Extend the Ascension Day essay about Jesus and his missing lists, starting right after its last sentence.

Source extract ::
◆ ◆ ◆ ◆ ◆
Jesus Forgot His Ascension Listicle

Jesus Forgot His Ascension Listicle

Looks like Ascension Day is coming up this very week. Which is a nice time to question again the sanity of Jesus, bothering to come at all, and then going away just when we all thought it was going to get really good.

If Jesus had gotten his act together the way modern Christians have, he would have stuck around to ensure the success of his satellite campuses. Barring that possibility–I mean, there were really good reasons for him to go…interceding for us, sitting down at the right hand of the Father, sending the Holy Spirit–he could have at least left a lot of lists laid out in nice files, or written up on clever chalkboards with emojis. He wouldn’t have just said, “It is not for you to know the times of seasons that the Father set by his own authority.”

That’s unhelpful. He should have left clear directions, in the form of lists, lots and lots of lists–Ten Ways to Survive the Next 2000 Years, Three Ways To Evangelize To The Ends Of The Earth, 10,000 Ways To Live Out Your Biblical Gender Identity, 20 Ways To Know I Am With You Always.

Power, after all, lies in knowing what to do and how to do it. As long as you have enough knowledge and know which direction in which to march that knowledge up and down, especially over the lives of other people, the more power you will have to enact the work of the kingdom of God here on earth. Get your head straight, and your list straight, and everything will be preachy, I mean peachy.
◆ ◆ ◆ ◆ ◆
Data under study ::

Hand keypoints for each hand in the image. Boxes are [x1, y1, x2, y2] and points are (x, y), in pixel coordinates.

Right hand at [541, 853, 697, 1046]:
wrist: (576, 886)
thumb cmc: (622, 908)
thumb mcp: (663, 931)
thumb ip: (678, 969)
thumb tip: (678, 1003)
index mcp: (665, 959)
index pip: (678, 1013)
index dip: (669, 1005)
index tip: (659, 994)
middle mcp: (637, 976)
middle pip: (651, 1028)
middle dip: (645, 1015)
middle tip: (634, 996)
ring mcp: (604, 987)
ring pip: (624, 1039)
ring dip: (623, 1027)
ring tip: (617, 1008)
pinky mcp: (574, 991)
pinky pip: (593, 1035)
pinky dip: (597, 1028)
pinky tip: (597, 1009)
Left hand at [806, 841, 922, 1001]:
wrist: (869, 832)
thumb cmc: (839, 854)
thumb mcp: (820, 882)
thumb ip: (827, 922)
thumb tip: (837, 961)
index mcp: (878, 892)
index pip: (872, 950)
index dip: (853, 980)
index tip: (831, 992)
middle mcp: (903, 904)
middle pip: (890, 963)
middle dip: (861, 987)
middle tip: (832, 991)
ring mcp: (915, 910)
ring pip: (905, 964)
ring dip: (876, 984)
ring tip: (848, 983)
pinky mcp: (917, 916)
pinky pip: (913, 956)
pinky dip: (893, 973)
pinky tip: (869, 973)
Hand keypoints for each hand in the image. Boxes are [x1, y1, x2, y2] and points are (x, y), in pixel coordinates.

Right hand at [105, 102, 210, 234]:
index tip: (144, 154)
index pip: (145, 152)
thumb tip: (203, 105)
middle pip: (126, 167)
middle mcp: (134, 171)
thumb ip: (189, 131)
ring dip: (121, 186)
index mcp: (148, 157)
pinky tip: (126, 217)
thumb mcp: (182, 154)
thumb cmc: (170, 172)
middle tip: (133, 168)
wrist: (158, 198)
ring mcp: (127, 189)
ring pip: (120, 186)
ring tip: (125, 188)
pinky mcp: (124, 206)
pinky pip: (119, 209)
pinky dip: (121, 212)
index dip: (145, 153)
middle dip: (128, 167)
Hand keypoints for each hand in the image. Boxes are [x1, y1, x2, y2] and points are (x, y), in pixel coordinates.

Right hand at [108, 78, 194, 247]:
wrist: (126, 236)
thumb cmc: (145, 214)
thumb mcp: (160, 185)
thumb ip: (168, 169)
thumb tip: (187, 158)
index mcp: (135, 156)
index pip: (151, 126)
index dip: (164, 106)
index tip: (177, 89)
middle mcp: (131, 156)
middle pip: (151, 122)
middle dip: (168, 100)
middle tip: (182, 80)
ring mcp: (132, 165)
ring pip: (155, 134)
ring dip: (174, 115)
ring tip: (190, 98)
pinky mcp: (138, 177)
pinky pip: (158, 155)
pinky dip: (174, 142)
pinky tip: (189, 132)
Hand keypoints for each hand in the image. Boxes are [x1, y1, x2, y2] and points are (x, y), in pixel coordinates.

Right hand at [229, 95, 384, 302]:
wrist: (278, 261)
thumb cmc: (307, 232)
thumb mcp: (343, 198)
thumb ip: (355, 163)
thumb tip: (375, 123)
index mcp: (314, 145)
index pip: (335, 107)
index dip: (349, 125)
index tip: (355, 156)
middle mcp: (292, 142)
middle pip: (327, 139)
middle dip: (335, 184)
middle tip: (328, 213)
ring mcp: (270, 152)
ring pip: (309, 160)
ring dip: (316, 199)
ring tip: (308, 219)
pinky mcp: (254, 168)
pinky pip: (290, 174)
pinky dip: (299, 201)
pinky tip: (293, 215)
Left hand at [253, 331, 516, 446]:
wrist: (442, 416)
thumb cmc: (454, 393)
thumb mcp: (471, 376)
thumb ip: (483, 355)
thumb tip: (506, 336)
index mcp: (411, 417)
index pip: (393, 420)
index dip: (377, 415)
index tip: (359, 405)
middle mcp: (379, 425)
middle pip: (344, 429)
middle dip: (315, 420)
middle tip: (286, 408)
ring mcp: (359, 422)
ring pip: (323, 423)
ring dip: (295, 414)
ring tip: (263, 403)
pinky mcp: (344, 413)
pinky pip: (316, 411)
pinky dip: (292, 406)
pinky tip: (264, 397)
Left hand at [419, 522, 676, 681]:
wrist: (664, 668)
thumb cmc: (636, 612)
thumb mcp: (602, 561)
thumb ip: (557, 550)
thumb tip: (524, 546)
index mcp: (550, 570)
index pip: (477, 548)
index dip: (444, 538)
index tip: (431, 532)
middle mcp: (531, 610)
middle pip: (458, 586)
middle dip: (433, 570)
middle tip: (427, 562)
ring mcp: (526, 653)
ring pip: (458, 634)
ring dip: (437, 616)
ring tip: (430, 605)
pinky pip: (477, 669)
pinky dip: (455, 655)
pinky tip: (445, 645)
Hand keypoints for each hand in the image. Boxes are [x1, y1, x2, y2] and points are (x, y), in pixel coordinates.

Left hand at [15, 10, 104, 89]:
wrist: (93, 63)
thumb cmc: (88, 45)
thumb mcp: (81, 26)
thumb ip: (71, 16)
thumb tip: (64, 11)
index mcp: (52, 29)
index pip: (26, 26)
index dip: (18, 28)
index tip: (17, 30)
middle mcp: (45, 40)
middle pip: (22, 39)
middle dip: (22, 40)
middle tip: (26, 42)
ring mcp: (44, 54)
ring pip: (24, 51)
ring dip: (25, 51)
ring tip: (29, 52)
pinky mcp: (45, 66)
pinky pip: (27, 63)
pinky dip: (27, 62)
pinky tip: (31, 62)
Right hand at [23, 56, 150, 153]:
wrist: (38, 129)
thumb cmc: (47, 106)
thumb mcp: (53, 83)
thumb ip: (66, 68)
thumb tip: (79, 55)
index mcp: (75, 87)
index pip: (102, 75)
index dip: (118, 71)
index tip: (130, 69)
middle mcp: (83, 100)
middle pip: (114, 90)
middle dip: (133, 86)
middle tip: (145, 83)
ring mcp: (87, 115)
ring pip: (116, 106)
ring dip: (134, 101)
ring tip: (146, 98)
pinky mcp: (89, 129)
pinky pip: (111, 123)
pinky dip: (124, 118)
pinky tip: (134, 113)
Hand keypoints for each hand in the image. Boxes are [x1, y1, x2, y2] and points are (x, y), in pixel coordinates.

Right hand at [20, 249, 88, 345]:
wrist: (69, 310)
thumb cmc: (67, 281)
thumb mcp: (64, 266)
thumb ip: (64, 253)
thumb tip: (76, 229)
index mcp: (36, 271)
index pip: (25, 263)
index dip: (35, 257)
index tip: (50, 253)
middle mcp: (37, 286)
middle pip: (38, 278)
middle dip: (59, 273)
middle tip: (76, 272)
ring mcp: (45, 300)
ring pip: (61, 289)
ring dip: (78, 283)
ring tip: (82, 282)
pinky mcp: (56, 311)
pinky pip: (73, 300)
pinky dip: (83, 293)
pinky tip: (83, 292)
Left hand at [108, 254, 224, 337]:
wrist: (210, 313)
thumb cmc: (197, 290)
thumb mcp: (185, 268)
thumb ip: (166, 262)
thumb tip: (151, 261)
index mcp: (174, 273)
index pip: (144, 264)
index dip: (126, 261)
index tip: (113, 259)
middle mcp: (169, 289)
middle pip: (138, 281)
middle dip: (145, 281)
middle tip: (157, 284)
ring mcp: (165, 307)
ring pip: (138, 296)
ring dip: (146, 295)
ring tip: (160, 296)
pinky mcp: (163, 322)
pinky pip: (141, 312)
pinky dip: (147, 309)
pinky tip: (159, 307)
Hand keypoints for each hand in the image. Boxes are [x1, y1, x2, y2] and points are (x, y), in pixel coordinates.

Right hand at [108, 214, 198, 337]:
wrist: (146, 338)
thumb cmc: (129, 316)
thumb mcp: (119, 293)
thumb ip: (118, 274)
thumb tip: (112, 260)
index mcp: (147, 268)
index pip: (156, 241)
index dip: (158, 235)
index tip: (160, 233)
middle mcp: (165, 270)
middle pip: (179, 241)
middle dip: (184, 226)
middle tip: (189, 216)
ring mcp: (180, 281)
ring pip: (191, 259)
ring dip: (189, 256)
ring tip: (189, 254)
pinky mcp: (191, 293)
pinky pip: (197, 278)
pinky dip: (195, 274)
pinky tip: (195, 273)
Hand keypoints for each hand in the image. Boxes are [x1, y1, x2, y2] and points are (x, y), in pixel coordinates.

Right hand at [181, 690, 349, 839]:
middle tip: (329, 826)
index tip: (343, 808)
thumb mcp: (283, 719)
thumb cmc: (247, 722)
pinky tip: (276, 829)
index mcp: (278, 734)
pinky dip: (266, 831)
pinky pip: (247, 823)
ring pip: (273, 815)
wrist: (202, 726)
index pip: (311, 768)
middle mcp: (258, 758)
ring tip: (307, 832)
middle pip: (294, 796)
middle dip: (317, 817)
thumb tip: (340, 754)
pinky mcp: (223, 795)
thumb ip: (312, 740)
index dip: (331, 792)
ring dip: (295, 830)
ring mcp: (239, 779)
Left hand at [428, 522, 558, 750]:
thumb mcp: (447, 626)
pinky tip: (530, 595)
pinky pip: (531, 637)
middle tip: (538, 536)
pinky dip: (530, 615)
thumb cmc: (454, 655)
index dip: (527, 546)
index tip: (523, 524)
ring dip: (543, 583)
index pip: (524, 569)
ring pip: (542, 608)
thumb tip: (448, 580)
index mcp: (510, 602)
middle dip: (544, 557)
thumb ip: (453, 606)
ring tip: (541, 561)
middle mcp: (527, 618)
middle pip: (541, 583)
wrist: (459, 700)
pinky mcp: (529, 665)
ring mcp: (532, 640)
◆ ◆ ◆ ◆ ◆
Reply ::
The problem with Jesus (and the Father and the Spirit) is that there’s so little you can do, and most of the time it feels completely disorganized. The weakness of the human person, thrashing around in the shallows of a spiritual life, is truly, not just metaphorically, miserably ineffectual. The human spirit is tangled up with grief and sin, with ignorance and blindness, with a lot of bad ideas, with selfishness and pride. The little bit that you can see that’s wrong with the world is a drop in the ocean compared with what is really wrong with you. You might be able to see something, and try to do something about it, but you won’t get very far, not in the whole scheme of things.

Those people standing up there on that hill, watching opened mouthed as, “he was lifted up, and a cloud took him out of their sight” did not have any power. But Jesus, as his last parting word, said they would have power, not from within, not by marshaling all their resources and getting their lives together, but from “on high.”

Which means that the human experience of weakness, failure, and incompetence doesn’t actually go away. It abides, like faith, hope, and even charity, like the branches on the vine. It persists, terribly, long past the moment you think it should have gone away and been replaced with holiness, energy, order, knowledge, and, my favorite, deep feelings of happiness. Give me the list and I will not only have power, but the power will make me happy.

But there was never going to be a listicle. The jumbled pages of the Bible, one word rolling over into the next one, one strange flash of light troubling the conscience and the soul after another, each weak person laid bare page after page, are not the thing I wanted. Just tell me what to do and I’ll do it. But the only thing I’m told is to “obey,” and, “abide,” which is some kind of torturously exhausting way of living.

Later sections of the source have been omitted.